# Problems and tasks
- A) Transcribe the part of the Anne-Christine Lang passage between "Anne-Christine Lang (born" and "2001 until 2020.", inclusive.
- B) Using the Anne-Christine Lang passage, decide whether each statement agrees with it, answering yes or no and quoting the words that decide it: (i) Lang was born in 1961. (ii) In the 2017 legislative election, Lang ran in the 9th constituency. (iii) En commun is led by Fannette Charvier.
- C) Extend the Anne-Christine Lang passage by writing what comes after its final sentence.

# Text passage
:::::

Anne-Christine Lang (born 10 August 1961) is a French politician who has been serving as a member of the National Assembly for Paris since 2014. A member of the Socialist Party (PS) until she joined La République En Marche! (LREM) in 2017, she first represented the 9th constituency as Jean-Marie Le Guen's substitute following his appointment as Secretary of State for Relations with Parliament by President François Hollande. In the 2017 legislative election, she ran in the neighbouring 10th constituency, which covers parts of the 13th and 14th arrondissements. Lang also served as a Councillor of Paris from 2001 until 2020.

Political career
In Parliament, Lang serves as member of the Committee on Cultural Affairs and Education. In this capacity, she was – alongside Fannette Charvier – her parliamentary group's rapporteur on l'école de la confiance, legislation introduced by Minister of National Education Jean-Michel Blanquer to restructure the French education system from nursery through to middle school. In 2020, Lang joined En commun (EC), a group within LREM led by Barbara Pompili.

:::::

# Recorded data

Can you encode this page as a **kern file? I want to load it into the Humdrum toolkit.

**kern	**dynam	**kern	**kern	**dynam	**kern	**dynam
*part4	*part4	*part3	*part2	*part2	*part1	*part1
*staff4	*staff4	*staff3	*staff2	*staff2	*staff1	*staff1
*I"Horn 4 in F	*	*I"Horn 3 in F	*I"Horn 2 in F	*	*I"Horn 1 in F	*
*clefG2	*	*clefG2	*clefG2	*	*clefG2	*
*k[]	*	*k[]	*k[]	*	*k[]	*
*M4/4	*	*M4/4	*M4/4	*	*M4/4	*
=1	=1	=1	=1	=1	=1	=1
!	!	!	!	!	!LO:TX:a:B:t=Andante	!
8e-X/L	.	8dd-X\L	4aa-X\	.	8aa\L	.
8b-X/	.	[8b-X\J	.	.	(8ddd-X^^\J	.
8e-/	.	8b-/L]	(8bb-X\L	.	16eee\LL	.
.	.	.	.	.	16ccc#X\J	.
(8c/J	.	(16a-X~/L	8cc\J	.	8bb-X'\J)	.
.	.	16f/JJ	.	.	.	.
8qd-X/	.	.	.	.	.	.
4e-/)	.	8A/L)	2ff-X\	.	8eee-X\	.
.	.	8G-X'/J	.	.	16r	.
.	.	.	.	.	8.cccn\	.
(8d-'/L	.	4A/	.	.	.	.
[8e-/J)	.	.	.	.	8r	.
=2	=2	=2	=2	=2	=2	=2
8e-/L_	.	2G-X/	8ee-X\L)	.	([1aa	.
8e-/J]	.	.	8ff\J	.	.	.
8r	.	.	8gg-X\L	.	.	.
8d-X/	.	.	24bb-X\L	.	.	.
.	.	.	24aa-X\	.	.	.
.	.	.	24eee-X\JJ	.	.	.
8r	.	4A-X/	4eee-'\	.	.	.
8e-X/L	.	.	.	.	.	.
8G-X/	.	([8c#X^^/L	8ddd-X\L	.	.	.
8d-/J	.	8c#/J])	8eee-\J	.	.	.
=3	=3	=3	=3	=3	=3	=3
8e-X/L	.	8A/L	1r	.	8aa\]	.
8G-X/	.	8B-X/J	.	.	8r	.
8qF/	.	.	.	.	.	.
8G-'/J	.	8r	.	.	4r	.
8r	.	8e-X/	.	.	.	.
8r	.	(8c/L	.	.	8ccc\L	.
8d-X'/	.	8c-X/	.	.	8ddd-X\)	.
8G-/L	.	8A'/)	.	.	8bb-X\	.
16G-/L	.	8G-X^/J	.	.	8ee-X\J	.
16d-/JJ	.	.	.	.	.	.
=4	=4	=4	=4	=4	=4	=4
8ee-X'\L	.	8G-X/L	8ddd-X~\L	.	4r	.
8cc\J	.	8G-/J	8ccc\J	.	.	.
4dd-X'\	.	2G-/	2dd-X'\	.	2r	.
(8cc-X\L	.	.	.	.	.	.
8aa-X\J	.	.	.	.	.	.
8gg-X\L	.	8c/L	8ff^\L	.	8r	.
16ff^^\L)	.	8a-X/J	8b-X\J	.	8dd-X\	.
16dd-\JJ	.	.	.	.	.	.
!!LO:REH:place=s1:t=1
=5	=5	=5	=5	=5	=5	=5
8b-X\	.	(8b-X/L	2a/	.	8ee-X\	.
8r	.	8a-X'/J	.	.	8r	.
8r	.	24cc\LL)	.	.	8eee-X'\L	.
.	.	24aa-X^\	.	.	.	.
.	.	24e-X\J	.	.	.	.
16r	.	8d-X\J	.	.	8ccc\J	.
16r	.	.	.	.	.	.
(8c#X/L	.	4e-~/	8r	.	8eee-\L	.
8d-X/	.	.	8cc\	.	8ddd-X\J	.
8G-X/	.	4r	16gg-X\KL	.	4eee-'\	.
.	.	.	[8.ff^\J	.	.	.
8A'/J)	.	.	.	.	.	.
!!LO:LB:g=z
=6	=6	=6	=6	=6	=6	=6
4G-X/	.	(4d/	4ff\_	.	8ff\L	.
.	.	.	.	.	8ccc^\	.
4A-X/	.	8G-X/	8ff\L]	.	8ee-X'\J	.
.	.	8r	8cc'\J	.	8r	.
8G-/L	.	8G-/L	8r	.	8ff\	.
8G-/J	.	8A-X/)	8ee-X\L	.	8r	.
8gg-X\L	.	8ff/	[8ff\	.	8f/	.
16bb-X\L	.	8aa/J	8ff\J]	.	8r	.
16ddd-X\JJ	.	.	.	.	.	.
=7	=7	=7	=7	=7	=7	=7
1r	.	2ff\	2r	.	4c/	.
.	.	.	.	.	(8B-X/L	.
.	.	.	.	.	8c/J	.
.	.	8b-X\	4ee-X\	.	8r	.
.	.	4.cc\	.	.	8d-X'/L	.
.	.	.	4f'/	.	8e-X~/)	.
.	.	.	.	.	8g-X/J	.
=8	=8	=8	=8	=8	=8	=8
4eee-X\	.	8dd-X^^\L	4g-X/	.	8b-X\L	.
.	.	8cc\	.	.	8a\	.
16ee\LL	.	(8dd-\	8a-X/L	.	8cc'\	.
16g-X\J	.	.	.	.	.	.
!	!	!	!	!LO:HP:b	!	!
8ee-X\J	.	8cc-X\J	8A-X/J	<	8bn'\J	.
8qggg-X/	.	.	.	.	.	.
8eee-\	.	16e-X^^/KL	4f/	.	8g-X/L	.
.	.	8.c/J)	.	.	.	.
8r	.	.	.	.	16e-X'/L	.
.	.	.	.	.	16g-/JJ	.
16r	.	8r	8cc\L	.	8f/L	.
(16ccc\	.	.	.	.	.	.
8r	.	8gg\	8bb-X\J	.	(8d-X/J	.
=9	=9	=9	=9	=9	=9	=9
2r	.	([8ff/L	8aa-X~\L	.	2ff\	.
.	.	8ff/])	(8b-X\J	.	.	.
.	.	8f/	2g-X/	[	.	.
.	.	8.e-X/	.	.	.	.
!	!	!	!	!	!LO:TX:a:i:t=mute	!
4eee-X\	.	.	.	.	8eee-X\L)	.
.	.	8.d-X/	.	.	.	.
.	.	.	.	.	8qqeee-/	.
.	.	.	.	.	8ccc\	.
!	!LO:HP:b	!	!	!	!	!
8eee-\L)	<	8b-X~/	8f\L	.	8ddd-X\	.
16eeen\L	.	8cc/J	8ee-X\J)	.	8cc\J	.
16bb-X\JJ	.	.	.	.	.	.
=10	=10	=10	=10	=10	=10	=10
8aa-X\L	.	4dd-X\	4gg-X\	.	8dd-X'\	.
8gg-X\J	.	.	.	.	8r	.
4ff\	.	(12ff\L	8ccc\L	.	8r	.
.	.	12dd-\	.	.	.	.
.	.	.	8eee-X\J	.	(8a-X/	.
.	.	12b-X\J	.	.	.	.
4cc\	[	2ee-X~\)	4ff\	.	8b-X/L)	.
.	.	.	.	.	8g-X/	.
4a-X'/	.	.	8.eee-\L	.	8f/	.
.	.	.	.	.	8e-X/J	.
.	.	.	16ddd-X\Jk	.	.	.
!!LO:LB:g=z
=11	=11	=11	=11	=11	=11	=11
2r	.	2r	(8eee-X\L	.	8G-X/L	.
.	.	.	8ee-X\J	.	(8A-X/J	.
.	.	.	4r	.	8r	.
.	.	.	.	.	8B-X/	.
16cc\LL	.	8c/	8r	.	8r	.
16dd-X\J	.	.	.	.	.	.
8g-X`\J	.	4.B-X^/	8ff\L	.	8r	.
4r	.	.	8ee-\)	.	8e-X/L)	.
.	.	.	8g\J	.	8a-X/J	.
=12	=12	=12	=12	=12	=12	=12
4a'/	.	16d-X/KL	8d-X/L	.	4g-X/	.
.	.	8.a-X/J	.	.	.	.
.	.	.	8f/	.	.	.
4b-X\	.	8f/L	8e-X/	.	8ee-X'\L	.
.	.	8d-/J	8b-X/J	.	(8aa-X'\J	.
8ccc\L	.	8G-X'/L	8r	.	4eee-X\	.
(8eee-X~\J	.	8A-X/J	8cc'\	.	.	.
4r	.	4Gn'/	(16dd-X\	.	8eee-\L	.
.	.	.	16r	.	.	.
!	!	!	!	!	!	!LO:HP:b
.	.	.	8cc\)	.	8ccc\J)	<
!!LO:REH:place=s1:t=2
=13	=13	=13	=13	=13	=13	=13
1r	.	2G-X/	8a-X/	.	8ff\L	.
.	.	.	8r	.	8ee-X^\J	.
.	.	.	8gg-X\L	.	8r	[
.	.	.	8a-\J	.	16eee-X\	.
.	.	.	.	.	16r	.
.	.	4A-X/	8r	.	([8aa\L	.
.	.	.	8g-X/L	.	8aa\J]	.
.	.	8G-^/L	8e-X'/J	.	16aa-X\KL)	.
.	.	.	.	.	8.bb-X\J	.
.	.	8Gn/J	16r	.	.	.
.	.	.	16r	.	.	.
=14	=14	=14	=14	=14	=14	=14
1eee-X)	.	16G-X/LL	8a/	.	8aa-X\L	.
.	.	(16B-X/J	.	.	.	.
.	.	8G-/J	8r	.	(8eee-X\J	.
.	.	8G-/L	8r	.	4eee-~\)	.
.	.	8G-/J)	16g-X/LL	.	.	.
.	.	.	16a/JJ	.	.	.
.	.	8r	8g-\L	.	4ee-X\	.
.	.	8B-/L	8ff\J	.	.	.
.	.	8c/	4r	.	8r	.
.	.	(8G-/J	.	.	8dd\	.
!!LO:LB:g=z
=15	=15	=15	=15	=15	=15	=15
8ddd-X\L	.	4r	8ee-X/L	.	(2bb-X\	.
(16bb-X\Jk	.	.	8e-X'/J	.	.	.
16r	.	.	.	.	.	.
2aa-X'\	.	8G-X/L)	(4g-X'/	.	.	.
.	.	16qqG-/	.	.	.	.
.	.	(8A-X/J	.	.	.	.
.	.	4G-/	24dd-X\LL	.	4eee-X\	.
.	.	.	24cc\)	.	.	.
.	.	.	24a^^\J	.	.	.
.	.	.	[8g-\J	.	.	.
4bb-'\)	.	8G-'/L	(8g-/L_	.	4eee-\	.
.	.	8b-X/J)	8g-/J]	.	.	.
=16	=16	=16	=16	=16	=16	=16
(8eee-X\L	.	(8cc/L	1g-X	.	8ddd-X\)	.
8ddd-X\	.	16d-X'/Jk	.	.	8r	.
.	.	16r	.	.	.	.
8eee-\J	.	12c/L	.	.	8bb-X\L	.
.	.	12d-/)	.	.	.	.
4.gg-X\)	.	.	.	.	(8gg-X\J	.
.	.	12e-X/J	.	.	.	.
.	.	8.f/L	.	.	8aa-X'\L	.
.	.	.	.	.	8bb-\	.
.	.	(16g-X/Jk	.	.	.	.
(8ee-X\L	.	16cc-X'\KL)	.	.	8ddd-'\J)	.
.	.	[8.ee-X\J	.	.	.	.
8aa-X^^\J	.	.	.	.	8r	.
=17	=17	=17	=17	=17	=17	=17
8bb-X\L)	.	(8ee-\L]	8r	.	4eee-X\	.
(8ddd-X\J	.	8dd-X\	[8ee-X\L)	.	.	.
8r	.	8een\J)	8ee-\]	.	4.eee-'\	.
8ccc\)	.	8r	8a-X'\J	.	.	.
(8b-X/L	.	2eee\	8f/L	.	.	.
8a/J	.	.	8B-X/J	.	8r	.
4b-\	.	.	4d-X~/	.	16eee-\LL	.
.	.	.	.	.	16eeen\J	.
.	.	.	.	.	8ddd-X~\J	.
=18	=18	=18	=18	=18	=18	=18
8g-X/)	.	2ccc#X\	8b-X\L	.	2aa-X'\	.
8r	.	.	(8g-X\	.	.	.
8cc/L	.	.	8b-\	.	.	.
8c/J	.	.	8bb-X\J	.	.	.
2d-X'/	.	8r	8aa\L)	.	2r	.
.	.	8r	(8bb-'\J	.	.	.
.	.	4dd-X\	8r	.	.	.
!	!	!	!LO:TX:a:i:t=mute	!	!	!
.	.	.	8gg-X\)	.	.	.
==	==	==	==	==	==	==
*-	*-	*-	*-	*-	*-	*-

:::::

# Written responses
- A)
Anne-Christine Lang (born 10 August 1961) is a French politician who has been serving as a member of the National Assembly for Paris since 2014. A member of the Socialist Party (PS) until she joined La République En Marche! (LREM) in 2017, she first represented the 9th constituency as Jean-Marie Le Guen's substitute following his appointment as Secretary of State for Relations with Parliament by President François Hollande. In the 2017 legislative election, she ran in the neighbouring 10th constituency, which covers parts of the 13th and 14th arrondissements. Lang also served as a Councillor of Paris from 2001 until 2020.

- B)
(i) Yes: "born 10 August 1961".
(ii) No: "In the 2017 legislative election, she ran in the neighbouring 10th constituency".
(iii) No: "a group within LREM led by Barbara Pompili".

- C)
Political positions
In July 2019, Lang decided not to align with her parliamentary group's majority and became one of 52 LREM members who abstained from a vote on the French ratification of the European Union’s Comprehensive Economic and Trade Agreement (CETA) with Canada.

For the 2020 Paris municipal election, Lang went against the party line and endorsed Cédric Villani over Benjamin Griveaux as candidate for the mayorship. 

In September 2020, Lang initiated a walkout of National Assembly members in protest of a woman in a hijab addressing a parliamentary commission. Lang said that as a feminist she could not accept the "mark of submission". In February 2022, she went against the party line again and was one of six LREM legislators who supported the Republicans’ motion for a ban on wearing hijabs in sports competitions.

Amid the COVID-19 pandemic in France, Lang led a group of 41 LREM deputies in March 2021 who proposed that, in order to mitigate the public distrust of the Oxford–AstraZeneca vaccine, politicians volunteer to get vaccinated.

Other activities
 Centre national des œuvres universitaires et scolaires (CNOUS), Member of the Board of Directors
 National Centre for Cinema and the Moving Image (CNC), Member of the Board of Directors

See also
 2017 French legislative election

References

1961 births
Living people
Deputies of the 14th National Assembly of the French Fifth Republic
Deputies of the 15th National Assembly of the French Fifth Republic
La République En Marche! politicians
21st-century French women politicians
People from Mont-de-Marsan
Women members of the National Assembly (France)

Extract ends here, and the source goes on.